HYBEは12日に「市場が過熱しSMエンタ買収のための提示価格が適正範囲を超えた。このままではHYBEの株主に悪影響を及ぼしかねない」とし、買収手続きを中断すると発表した。カカオ側も同日、「HYBEをパートナーとしてK-POPのグローバル地位向上のために協力関係を続ける」とした。
SMエンタを巡っては、HYBEが2月に12万ウォンでTOB(株式公開買い付け)を実施し、その後にカカオが15万ウォンでTOBを宣言した経緯がある。市場ではHYBEの対抗TOBへの期待から株価は15万ウォンを上回って推移し、カカオのTOB成功が危ぶまれていた。

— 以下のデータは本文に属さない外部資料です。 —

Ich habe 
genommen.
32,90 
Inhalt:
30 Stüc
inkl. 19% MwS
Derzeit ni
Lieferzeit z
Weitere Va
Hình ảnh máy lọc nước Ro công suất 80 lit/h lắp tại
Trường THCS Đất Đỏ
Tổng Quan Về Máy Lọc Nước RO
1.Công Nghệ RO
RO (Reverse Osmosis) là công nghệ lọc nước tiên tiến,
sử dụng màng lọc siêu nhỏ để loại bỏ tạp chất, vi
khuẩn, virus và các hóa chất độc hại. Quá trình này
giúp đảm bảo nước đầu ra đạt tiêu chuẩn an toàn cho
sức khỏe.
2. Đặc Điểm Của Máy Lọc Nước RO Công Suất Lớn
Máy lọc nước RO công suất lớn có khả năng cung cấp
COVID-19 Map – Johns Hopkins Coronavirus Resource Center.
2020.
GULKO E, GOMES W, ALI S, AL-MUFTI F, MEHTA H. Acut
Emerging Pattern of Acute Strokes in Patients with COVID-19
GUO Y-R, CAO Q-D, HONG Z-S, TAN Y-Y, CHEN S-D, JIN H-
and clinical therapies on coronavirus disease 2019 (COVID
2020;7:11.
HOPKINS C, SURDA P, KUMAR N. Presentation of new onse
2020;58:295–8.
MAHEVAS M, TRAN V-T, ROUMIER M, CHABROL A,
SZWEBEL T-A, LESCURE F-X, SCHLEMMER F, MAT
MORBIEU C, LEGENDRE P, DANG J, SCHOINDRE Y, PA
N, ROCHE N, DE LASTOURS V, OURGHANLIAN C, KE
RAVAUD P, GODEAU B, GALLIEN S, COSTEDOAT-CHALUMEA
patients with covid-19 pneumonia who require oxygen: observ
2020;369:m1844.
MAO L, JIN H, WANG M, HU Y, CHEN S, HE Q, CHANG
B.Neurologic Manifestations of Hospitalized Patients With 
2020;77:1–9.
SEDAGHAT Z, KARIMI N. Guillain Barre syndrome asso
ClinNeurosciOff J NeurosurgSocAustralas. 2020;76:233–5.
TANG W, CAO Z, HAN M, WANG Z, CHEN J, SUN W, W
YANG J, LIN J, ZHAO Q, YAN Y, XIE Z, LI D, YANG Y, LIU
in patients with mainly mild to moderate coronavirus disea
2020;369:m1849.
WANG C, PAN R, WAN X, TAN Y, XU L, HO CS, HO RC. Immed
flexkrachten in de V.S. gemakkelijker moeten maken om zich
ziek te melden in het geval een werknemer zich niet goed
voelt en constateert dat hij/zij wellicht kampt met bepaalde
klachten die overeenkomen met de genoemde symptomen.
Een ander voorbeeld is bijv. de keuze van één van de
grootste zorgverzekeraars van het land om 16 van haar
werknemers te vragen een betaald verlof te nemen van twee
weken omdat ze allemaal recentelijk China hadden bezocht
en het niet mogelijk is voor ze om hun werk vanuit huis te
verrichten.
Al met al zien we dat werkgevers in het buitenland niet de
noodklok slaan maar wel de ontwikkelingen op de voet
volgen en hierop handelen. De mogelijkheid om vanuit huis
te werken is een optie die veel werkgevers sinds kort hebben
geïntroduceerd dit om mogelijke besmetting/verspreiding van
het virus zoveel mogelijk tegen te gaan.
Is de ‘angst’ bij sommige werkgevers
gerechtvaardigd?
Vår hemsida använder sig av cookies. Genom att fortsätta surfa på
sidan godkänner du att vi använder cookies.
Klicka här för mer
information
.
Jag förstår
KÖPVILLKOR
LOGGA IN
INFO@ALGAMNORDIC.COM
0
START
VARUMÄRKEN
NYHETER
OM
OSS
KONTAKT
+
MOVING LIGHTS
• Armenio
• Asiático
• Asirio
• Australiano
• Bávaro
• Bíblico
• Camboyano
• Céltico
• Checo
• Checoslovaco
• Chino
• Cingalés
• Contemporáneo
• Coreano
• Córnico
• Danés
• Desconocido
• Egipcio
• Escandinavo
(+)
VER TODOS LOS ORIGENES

HYBEが譲歩の姿勢を示したことで13日のSMエンタ株の終値は前週末比23.5%安の11万3100ウォンに急落した。カカオは26日を期限として1株15万ウォンでSMエンタ株を35%まで買い進めており、現状の株価水準であれば既存株主はカカオのTOBに応じる公算が大きい。
一方のHYBEはSMエンタ株の15.8%を取得済みで、大株主として同社と協業する。HYBEはアーティストとファンのSNS(交流サイト)機能を持つプラットフォーム「ウィバース」を運営しており、同サービス上での連携を模索する。
HYBEは3月31日のSMエンタ株主総会に向けて提案した「経営陣の刷新」を取り下げる方針で、カカオと繰り広げた委任状争奪戦(プロキシーファイト)は収束する見通しだ。